Chasing Immortality, On a Diet
MED’s Caroline Apovian warns “calorie restriction” diets aren’t for everyone
In his legendary quest for the fountain of youth, the explorer Ponce de Leon had it wrong. He should have pursued the famine of youth.
So runs the thinking of calorie restriction acolytes, who hold that severely curbing one’s caloric intake to a degree that would leave most people feeling chronically hungry is the ticket to a longer life.

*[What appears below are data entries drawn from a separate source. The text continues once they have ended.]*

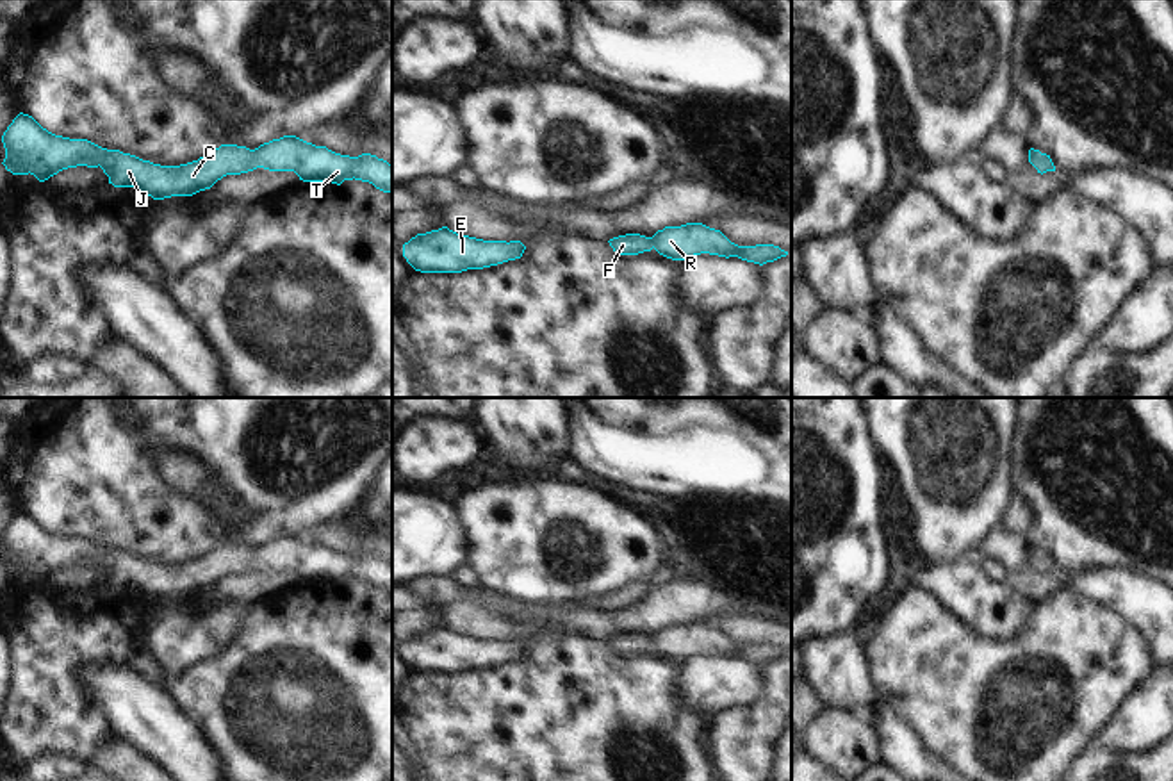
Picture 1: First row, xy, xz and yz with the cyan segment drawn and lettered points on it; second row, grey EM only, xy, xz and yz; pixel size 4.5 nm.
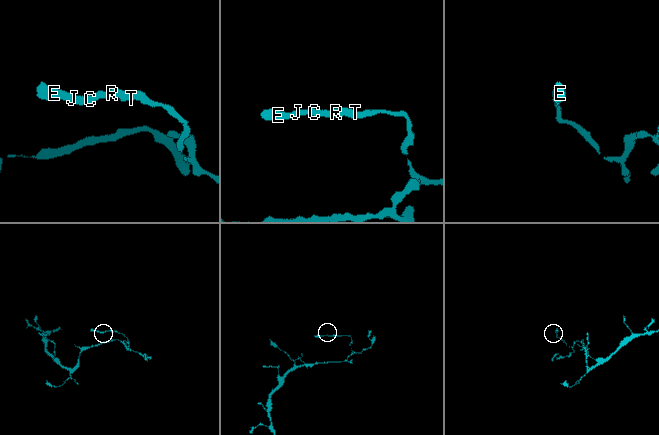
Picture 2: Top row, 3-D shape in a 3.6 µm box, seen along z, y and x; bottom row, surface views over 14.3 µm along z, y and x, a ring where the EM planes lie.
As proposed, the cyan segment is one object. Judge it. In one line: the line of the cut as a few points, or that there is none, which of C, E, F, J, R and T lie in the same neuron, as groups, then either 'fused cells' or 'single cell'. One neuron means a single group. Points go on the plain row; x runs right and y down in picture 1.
cut none; groups C E F J R T; single cell

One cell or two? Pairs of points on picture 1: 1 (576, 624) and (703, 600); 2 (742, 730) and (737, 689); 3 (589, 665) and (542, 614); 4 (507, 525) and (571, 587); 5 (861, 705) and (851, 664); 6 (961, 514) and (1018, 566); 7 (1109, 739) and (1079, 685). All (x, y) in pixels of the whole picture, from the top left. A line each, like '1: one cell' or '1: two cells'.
1: one cell
2: two cells
3: two cells
4: one cell
5: one cell
6: two cells
7: two cells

“The data are clear. The most robust way to increase healthy lifespan in a broad variety of organisms is in fact calorie restriction,” biotech businessman Christoph Westphal confidently proclaimed this month in a Boston Globe op-ed. “In other words, it behooves us to cut our calorie intake markedly” while still getting essential nutrients. He’s not the only evangelist: the global Calorie Restriction Society boasts thousands of volunteer guinea pigs testing the theory on themselves.
But is the science really clear? In a country where two-thirds of the population is overweight, thanks to junk food and an aversion to exercise, some calorie restriction is a no-brainer, says Caroline Apovian, who heads the Nutrition and Weight Management Center at Boston Medical Center. Beyond that observation, the facts get murky.
BU Today spoke with Apovian, a School of Medicine associate professor of medicine and pediatrics, about the state of the research.
BU Today: How clear are the data about calorie restriction and longer life?
Apovian: There is no human data showing that calorie-restricted humans live longer. You have the least risk of dying if your body mass index (BMI) is between 18.5 and 25.5. That’s average. So very, very skinny people, according to these studies, don’t show longevity.
Based on all the data that’s available, if we want to live as long as we can, we need to be physically active and eat a well-balanced, healthy diet, but not overeat.
Hasn’t some research suggested that slightly overweight people live longer than the rest of us?
There is epidemiological research that looks at mortality and BMI. It does suggest that as you get older, it is a benefit for mortality if your BMI is slightly higher, yes.
I think it’s probably a good idea to tell Americans in general to eat 20 percent less, because we’re all gaining weight.
If a person is active, eats healthy, and is fit, would you tell that person to eat 20 percent less?
I’m not sure the data are there to tell them to eat 20 percent less. The data suggest that as you get older, those who have a BMI of 25 live longer than those who have a BMI of 18. That’s supposed to be a measure of body fat. In reality, you can’t use it for people who have a lot of muscle, because it looks like their BMI is high. But they’re all muscle, so they’re actually healthier.
When we talk about calorie-restricted diets, how severe a restriction are we talking?
If somebody came into my clinic who had a BMI of 30—female—I would put them on a 1,200- to 1,500-calorie-a-day diet, and they usually would be eating 2,500. A normal, moderately active female eats 2,000 calories a day, and a male, 2,500.
Would that degree of calorie restriction in most people produce a chronic hunger?
It does, and it’s usually a hunger that people cannot tolerate. That is the reason most diet programs fail.
This idea that if you’re at a normal weight, you should calorie-restrict anyway—the data don’t support that. It could be that, to live longer, you should have as much muscle mass as possible. If [calorie restriction advocates] are exercising strenuously, they need a few more calories to support the muscle function, brain function. I think they’re taking a risk.
Aren’t researchers seeking a drug to fool the body into thinking it’s on a calorie-restricted diet, without the hunger?
Resveratrol is found in wine in minute quantities. Research is giving animals 20 times as much as in a bottle of wine. It looks as if it makes the animals exercise longer, live longer, age more gracefully. Human trials are ongoing. What happens if you take resveratrol every day for 10 years? Nobody knows.
Do you count your calories?
I love fruit and vegetables. I hate crappy food. I exercise like crazy. I can’t tell you that yesterday I had 2,000 calories. But anytime I add in my head how much did I eat—I’m in a weight management center; it does cross my mind once in a while—it’s the average: 2,000 calories, 2,500. But I’m on a masters swim team, I bike, and when I run, I run seven or eight miles.